| DOCUMENT PASSAGE |
* * *
2014/03/27 13:06:12 VCS ERROR V-16-10031-1522 (TCPRI-CLU2) DiskGroup:TRAKPRI-LIVEINT:offline:Could not deport the disk group TRAKPRI-LIVEINT.
2014/03/27 13:06:12 VCS INFO V-16-2-13716 (TCPRI-CLU2) Resource(TRAKPRI-LIVEINT): Output of the completed operation (offline)
==============================================
VxVM vxvol ERROR V-5-1-1220 Volume TRAKPRIVOL-INTJRNPRI is currently open or mounted
VxVM vxvol ERROR V-5-1-1220 Volume TRAKPRIVOL-INTJRNALT is currently open or mounted
VxVM vxvol WARNING V-5-1-1220 Volume TRAKPRIVOL-INTJRNPRI is currently open or mounted
VxVM vxvol WARNING V-5-1-1220 Volume TRAKPRIVOL-INTJRNALT is currently open or mounted
VxVM vxdg ERROR V-5-1-584 Disk group TRAKPRI-LIVEINT: Some volumes in the disk group are in use
==============================================
Also, diskgroup went in disabled state
2014/03/27 15:11:27 VCS INFO V-16-2-13717 (TCPRI-CLU2) Output of the completed operation (imf_getnotification)
* * *
(Source records)

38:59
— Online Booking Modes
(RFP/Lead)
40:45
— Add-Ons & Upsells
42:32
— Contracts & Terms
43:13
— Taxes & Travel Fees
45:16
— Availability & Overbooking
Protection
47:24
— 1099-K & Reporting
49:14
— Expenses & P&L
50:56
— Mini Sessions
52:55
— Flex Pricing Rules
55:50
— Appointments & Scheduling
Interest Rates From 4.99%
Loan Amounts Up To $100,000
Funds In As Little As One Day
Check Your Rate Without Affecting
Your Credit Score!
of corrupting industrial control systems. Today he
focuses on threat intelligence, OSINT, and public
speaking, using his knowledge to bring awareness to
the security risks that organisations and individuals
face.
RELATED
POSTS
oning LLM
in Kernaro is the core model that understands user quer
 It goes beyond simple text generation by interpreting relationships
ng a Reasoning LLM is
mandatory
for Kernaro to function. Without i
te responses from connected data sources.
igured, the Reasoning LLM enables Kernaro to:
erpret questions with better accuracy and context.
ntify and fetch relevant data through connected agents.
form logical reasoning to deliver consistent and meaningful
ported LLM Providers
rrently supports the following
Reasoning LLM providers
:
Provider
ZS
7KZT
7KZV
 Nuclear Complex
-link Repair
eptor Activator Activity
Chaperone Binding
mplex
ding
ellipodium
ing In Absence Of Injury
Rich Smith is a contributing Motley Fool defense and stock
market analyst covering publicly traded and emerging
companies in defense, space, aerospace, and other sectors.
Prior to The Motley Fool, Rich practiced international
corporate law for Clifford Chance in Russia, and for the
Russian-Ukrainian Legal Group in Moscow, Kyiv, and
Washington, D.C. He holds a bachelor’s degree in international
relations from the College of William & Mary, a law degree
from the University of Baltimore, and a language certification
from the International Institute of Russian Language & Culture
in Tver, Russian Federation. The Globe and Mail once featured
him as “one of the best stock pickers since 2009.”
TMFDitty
* * *
| LIST OF TASKS |
- 1) Repeat the records word for word, from their first line through the line containing "in Kernaro is", with both of those lines included.
- 2) Continue the disk group deport error log from its last line.
The text and the records are separate pieces of material.

| ANSWERS TO THE EXERCISES |
- 1)
38:59
— Online Booking Modes
(RFP/Lead)
40:45
— Add-Ons & Upsells
42:32
— Contracts & Terms
43:13
— Taxes & Travel Fees
45:16
— Availability & Overbooking
Protection
47:24
— 1099-K & Reporting
49:14
— Expenses & P&L
50:56
— Mini Sessions
52:55
— Flex Pricing Rules
55:50
— Appointments & Scheduling
Interest Rates From 4.99%
Loan Amounts Up To $100,000
Funds In As Little As One Day
Check Your Rate Without Affecting
Your Credit Score!
of corrupting industrial control systems. Today he
focuses on threat intelligence, OSINT, and public
speaking, using his knowledge to bring awareness to
the security risks that organisations and individuals
face.
RELATED
POSTS
oning LLM
in Kernaro is the core model that understands user quer

- 2)
==============================================
Cannot continue monitoring event
Got notification for group: TRAKPRI-LIVETC
==============================================
2014/03/27 15:16:24 VCS CRITICAL V-16-10031-1533 (TCPRI-CLU2) DiskGroup:TRAKPRI-LIVEINT:monitor:**ADMINISTRATIVE HELP** required, disk group (TRAKPRI-LIVEINT) is *DISABLED* on the system .
2014/03/27 15:16:24 VCS WARNING V-16-10031-1521 (TCPRI-CLU2) DiskGroup:TRAKPRI-LIVEINT:clean:The command *vxvol -g TRAKPRI-LIVEINT stopall* failed. Doing a forced stop.
2014/03/27 15:16:24 VCS ERROR V-16-10031-1522 (TCPRI-CLU2) DiskGroup:TRAKPRI-LIVEINT:clean:Could not deport the disk group TRAKPRI-LIVEINT.
2014/03/27 15:16:25 VCS INFO V-16-2-13716 (TCPRI-CLU2) Resource(TRAKPRI-LIVEINT): Output of the completed operation (clean)
So with above, my understanding is
1. Check system messages for same time. Are you having any storage related issues during same time, a diskgroup going to disable state indicates volume manager was unable to make I/O private region of disks & hence configuration marked disabled which may be preventing further operations.
2. Second thing, verify the configuration, the first volume which gives error . I noticed the error in previous attempts as well, error starts from this volume only
2014/03/25 12:25:02 VCS INFO V-16-2-13716 (TCPRI-CLU1) Resource(TRAKPRIVOL-INTJRNPRI): Output of the completed operation (offline)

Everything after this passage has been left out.